Мама стоит перед зеркалом и красит губы карандашом «Тактика». Отец стал называть ее «Галина Ермолаевна»- после фильма «Кубанские казаки», в шутку сказал, а соседка стала так величать, хотя мать была Ивановной, а стенки тонкие, все слыхать.
Мама все ходила в туберкулезный диспансер на поддувание, я иду рядом и по дороге читаю вывески и плакаты: «Пятилетку- в четыре года!», «Пейте советское шампанское- лучшее виноградное вино!»
Отец улетал и прилетал, а мама была каждый день. Часто она лежала в гамаке меж вишнями, а после смерти отца даже летом была в теплом пальто. Она сильно сдала, когда его похоронили. Бегали к ней соседки, утешали. Потом я узнал, что ее считали умной. А ведь образование- всего семилетка да курсы продавцов-стахановцев в Москве. Однако много читала.
Когда мне десять лет исполнилось, в 1951-м, первая учительница моя, Антонина Никитична, подарила мне три книги: «Алые погоны» Изюмского, «Подпольный обком действует» Федорова и «Мы – советские люди» Полевого.
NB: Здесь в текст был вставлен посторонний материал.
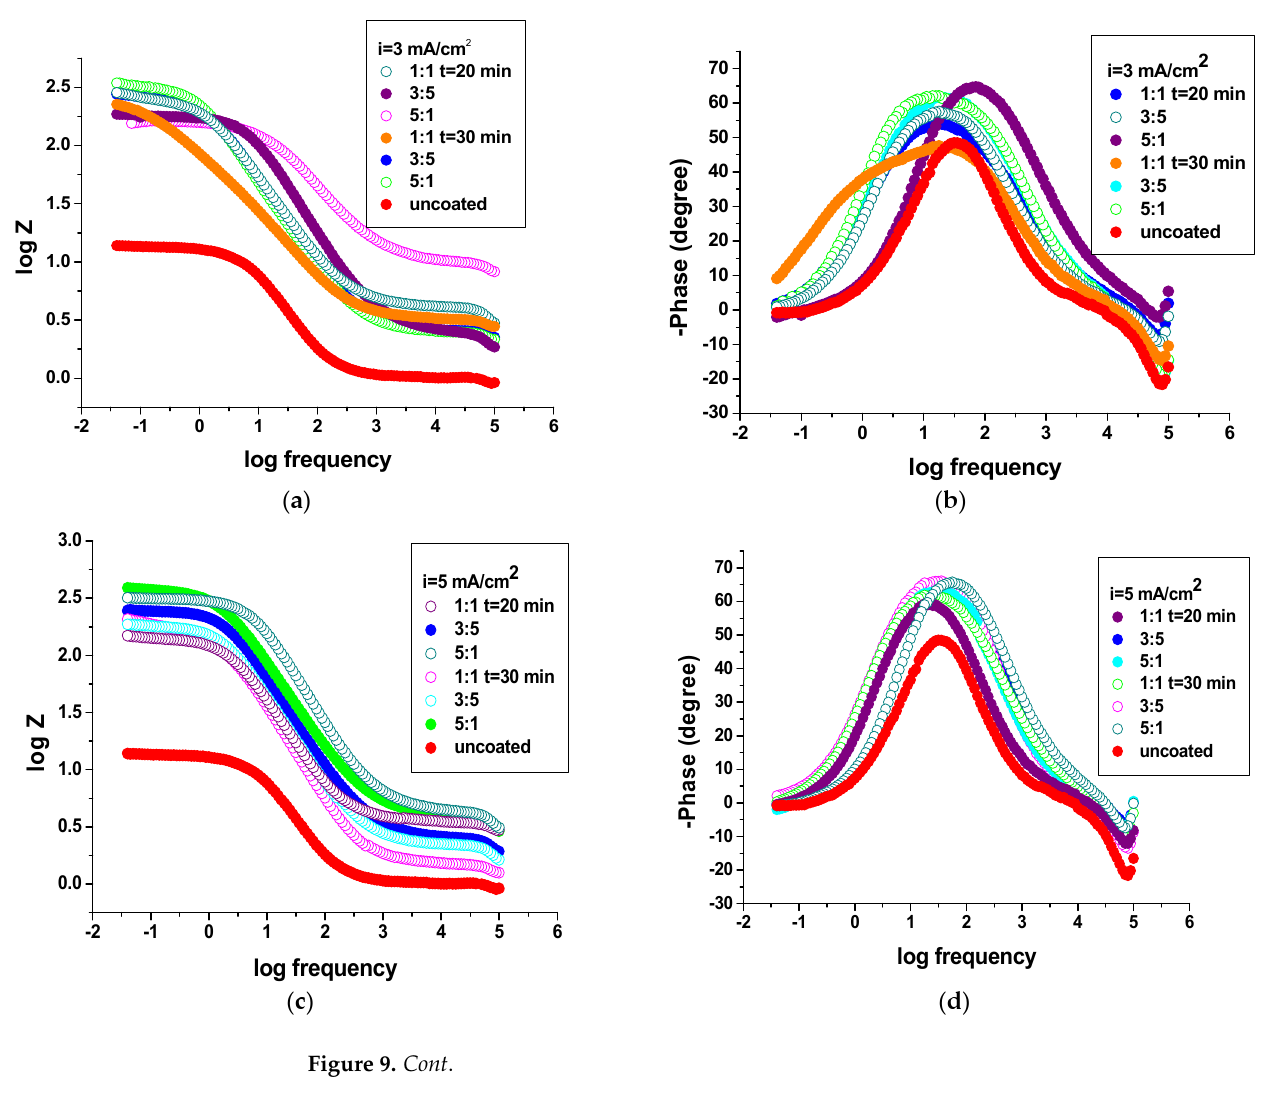
( h ) Figure 9. Bode diagrams for uncoated and PNMPY-TW20/P3MT-coated OLC 45 sample by gal- vanostatic, at ( a , b ) 3 mA/cm 2 and ( c , d ) 5 mA/cm 2 current density, and potentiostatic, at 1.2 V ( e , f ) and 1.4 V ( g , h ) potential, procedures with diverse molar ratio for PNMPY-TW20 and P3MT.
Всего два дня рождения, больше таких праздников у меня не было, а я и сейчас не люблю отмечать свои даты, зато был и продолжается для меня один большой праздник, который подарили мне родители. Не знаю, писал бы я стихи, если б не этот праздник,- во всяком случае, тогда я не собирался стать поэтом. Не мужским казалось мне это занятие. Когда в третьем классе я сказал отцу, что хочу быть летчиком и непременно реактивным, он посоветовал стать хирургом. Как-то в кабине своего самолета он познакомил меня с одним хирургом: «Вот дядя – или спасет, или зарежет!»